Your answer must contain each line of the data, copied exactly.

-----

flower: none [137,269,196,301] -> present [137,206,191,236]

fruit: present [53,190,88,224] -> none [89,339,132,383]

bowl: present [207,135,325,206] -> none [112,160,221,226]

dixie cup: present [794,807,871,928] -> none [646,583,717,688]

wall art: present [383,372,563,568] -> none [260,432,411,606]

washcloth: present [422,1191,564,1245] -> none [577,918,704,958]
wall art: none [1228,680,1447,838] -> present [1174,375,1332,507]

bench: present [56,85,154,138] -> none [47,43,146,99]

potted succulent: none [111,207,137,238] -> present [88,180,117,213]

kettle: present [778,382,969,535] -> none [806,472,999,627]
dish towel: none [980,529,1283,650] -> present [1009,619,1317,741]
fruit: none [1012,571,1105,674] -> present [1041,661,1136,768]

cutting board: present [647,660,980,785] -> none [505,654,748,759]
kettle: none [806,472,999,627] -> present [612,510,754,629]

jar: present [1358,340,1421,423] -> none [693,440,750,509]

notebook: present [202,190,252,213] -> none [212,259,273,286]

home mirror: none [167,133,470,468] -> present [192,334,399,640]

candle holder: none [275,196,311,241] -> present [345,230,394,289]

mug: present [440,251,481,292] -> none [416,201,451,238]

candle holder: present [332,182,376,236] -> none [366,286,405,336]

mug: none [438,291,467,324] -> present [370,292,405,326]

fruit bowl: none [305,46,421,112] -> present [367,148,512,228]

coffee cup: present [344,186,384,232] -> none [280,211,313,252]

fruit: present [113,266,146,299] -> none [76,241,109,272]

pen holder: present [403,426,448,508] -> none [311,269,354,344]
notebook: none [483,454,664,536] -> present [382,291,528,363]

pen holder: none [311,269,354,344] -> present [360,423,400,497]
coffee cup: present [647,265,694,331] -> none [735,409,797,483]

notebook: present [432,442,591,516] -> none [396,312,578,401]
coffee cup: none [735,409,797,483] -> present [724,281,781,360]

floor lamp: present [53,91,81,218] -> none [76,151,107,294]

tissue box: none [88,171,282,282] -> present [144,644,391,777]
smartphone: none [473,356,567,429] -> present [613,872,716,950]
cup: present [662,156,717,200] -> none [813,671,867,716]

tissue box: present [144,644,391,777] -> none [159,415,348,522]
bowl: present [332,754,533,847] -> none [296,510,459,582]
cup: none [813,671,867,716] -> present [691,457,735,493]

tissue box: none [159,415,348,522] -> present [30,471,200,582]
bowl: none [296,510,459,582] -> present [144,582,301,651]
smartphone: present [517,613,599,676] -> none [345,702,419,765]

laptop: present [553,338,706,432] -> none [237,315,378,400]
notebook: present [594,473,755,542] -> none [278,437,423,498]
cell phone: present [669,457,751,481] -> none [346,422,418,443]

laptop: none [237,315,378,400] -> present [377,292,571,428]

-----

### Response area
flower: none [137,269,196,301] -> present [137,206,191,236]

fruit: present [53,190,88,224] -> none [89,339,132,383]

bowl: present [207,135,325,206] -> none [112,160,221,226]

dixie cup: present [794,807,871,928] -> none [646,583,717,688]

wall art: present [383,372,563,568] -> none [260,432,411,606]

washcloth: present [422,1191,564,1245] -> none [577,918,704,958]
wall art: none [1228,680,1447,838] -> present [1174,375,1332,507]

bench: present [56,85,154,138] -> none [47,43,146,99]

potted succulent: none [111,207,137,238] -> present [88,180,117,213]

kettle: present [778,382,969,535] -> none [806,472,999,627]
dish towel: none [980,529,1283,650] -> present [1009,619,1317,741]
fruit: none [1012,571,1105,674] -> present [1041,661,1136,768]

cutting board: present [647,660,980,785] -> none [505,654,748,759]
kettle: none [806,472,999,627] -> present [612,510,754,629]

jar: present [1358,340,1421,423] -> none [693,440,750,509]

notebook: present [202,190,252,213] -> none [212,259,273,286]

home mirror: none [167,133,470,468] -> present [192,334,399,640]

candle holder: none [275,196,311,241] -> present [345,230,394,289]

mug: present [440,251,481,292] -> none [416,201,451,238]

candle holder: present [332,182,376,236] -> none [366,286,405,336]

mug: none [438,291,467,324] -> present [370,292,405,326]

fruit bowl: none [305,46,421,112] -> present [367,148,512,228]

coffee cup: present [344,186,384,232] -> none [280,211,313,252]

fruit: present [113,266,146,299] -> none [76,241,109,272]

pen holder: present [403,426,448,508] -> none [311,269,354,344]
notebook: none [483,454,664,536] -> present [382,291,528,363]

pen holder: none [311,269,354,344] -> present [360,423,400,497]
coffee cup: present [647,265,694,331] -> none [735,409,797,483]

notebook: present [432,442,591,516] -> none [396,312,578,401]
coffee cup: none [735,409,797,483] -> present [724,281,781,360]

floor lamp: present [53,91,81,218] -> none [76,151,107,294]

tissue box: none [88,171,282,282] -> present [144,644,391,777]
smartphone: none [473,356,567,429] -> present [613,872,716,950]
cup: present [662,156,717,200] -> none [813,671,867,716]

tissue box: present [144,644,391,777] -> none [159,415,348,522]
bowl: present [332,754,533,847] -> none [296,510,459,582]
cup: none [813,671,867,716] -> present [691,457,735,493]

tissue box: none [159,415,348,522] -> present [30,471,200,582]
bowl: none [296,510,459,582] -> present [144,582,301,651]
smartphone: present [517,613,599,676] -> none [345,702,419,765]

laptop: present [553,338,706,432] -> none [237,315,378,400]
notebook: present [594,473,755,542] -> none [278,437,423,498]
cell phone: present [669,457,751,481] -> none [346,422,418,443]

laptop: none [237,315,378,400] -> present [377,292,571,428]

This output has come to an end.